As noted already, people who prefer thinking do not necessarily, in the everyday sense, "think better" than their feeling counterparts; the opposite preference is considered an equally rational way of coming to decisions (and, in any case, the MBTI assessment is a measure of preference, not ability). Similarly, those who prefer feeling do not necessarily have "better" emotional reactions than their thinking counterparts.

Dominant function

According to Myers and Briggs, people use all four cognitive functions. However, one function is generally used in a more conscious and confident way. This dominant function is supported by the secondary (auxiliary) function, and to a lesser degree the tertiary function. The fourth and least conscious function is always the opposite of the dominant function. Myers called this inferior function the shadow.
The four functions operate in conjunction with the attitudes (extraversion and introversion). Each function is used in either an extraverted or introverted way. A person whose dominant function is extraverted intuition, for example, uses intuition very differently from someone whose dominant function is introverted intuition.

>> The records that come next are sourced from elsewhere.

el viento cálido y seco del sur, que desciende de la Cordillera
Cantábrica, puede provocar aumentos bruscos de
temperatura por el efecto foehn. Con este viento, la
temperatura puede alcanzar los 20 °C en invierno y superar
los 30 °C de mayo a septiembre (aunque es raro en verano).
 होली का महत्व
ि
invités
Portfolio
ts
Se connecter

Lifestyle: Judgment (J)/Perception (P)

Myers and Briggs added another dimension to Jung's typological model by identifying that people also have a preference for using either the judging function (thinking or feeling) or their perceiving function (sensing or intuition) when relating to the outside world (extraversion).
Myers and Briggs held that types with a preference for judgment show the world their preferred judging function (thinking or feeling). So TJ types tend to appear to the world as logical, and FJ types as empathetic. According to Myers, judging types like to "have matters settled."
Those types who prefer perception show the world their preferred perceiving function (sensing or intuition). So SP types tend to appear to the world as concrete and NP types as abstract. According to Myers, perceptive types prefer to "keep decisions open."
For extraverts, the J or P indicates their dominant function; for introverts, the J or P indicates their auxiliary function. Introverts tend to show their dominant function outwardly only in matters "important to their inner worlds." For example:
Because ENTJ types are extraverts, the J indicates that their dominant function is their preferred judging function (extraverted thinking). ENTJ types introvert their auxiliary perceiving function (introverted intuition). The tertiary function is sensing and the inferior function is introverted feeling.
Because INTJ types are introverts, the J indicates that their auxiliary function is their preferred judging function (extraverted thinking). INTJ types introvert their dominant perceiving function (introverted intuition). The tertiary function is feeling, and the inferior function is extraverted sensing.

You can take a very BRIEF version of the test here.
For comparison purposes, it turns out I'm an ESTJ... which I swear has changed in the last couple months. Either I took the test wrong then/now or I'm bi-polar... who knows.

My VP told us he's ENTJ. Now the question is how to be diabolical enough to change my personality to fit this new driving force. HAHA! :) Enjoy!